### [TASK TO COMPLETE]
Copy out every line of text in the records below, word for word and in the same order. Leave out the picture markers.

[Opening ENTRIES PROVIDED section]

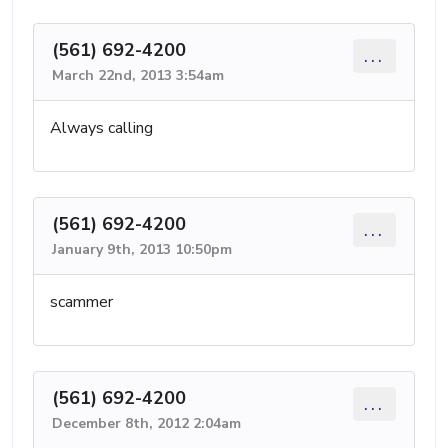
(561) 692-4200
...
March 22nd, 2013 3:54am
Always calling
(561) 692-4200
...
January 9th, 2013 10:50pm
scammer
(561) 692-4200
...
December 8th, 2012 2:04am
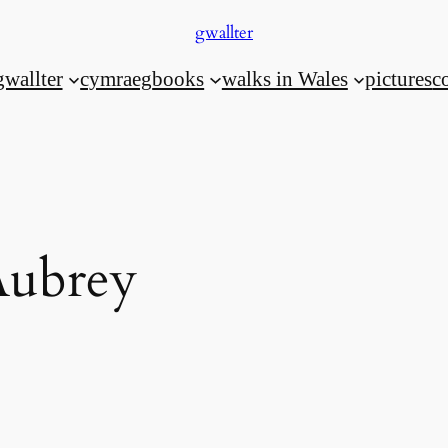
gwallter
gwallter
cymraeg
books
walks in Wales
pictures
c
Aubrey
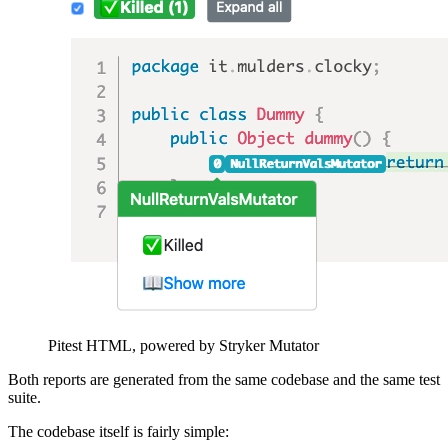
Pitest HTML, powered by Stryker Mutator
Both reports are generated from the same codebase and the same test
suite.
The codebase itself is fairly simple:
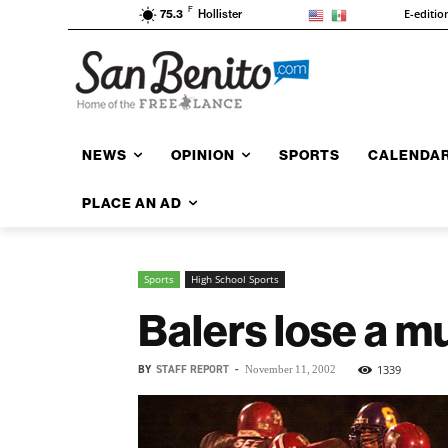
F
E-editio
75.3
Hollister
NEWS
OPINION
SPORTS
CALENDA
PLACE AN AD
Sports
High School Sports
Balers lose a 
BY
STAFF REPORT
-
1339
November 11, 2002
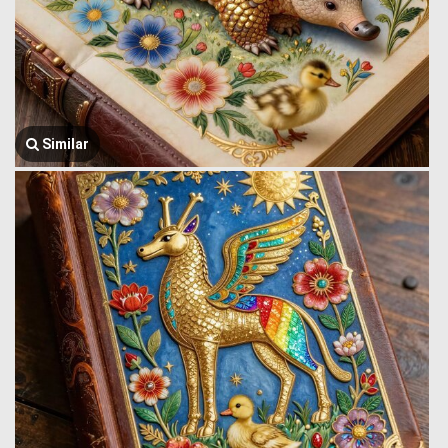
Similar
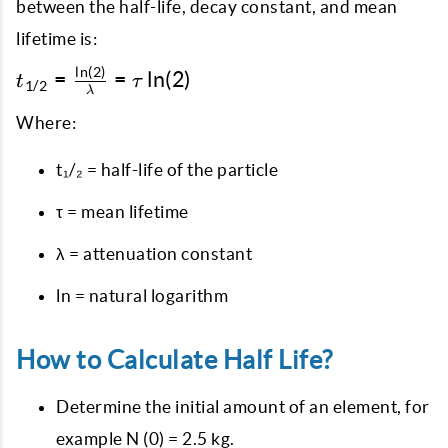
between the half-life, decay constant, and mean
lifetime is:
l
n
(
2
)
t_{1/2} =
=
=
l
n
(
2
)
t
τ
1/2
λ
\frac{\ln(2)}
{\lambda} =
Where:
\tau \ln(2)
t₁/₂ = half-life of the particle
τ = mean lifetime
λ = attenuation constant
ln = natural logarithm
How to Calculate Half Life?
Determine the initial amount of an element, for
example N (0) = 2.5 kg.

[Closing ENTRIES PROVIDED section]

### [ANSWER FOR THE TASK]
(561) 692-4200
...
March 22nd, 2013 3:54am
Always calling
(561) 692-4200
...
January 9th, 2013 10:50pm
scammer
(561) 692-4200
...
December 8th, 2012 2:04am
gwallter
gwallter
cymraeg
books
walks in Wales
pictures
c
Aubrey
Pitest HTML, powered by Stryker Mutator
Both reports are generated from the same codebase and the same test
suite.
The codebase itself is fairly simple:
F
E-editio
75.3
Hollister
NEWS
OPINION
SPORTS
CALENDA
PLACE AN AD
Sports
High School Sports
Balers lose a 
BY
STAFF REPORT
-
1339
November 11, 2002
Similar
between the half-life, decay constant, and mean
lifetime is:
l
n
(
2
)
t_{1/2} =
=
=
l
n
(
2
)
t
τ
1/2
λ
\frac{\ln(2)}
{\lambda} =
Where:
\tau \ln(2)
t₁/₂ = half-life of the particle
τ = mean lifetime
λ = attenuation constant
ln = natural logarithm
How to Calculate Half Life?
Determine the initial amount of an element, for
example N (0) = 2.5 kg.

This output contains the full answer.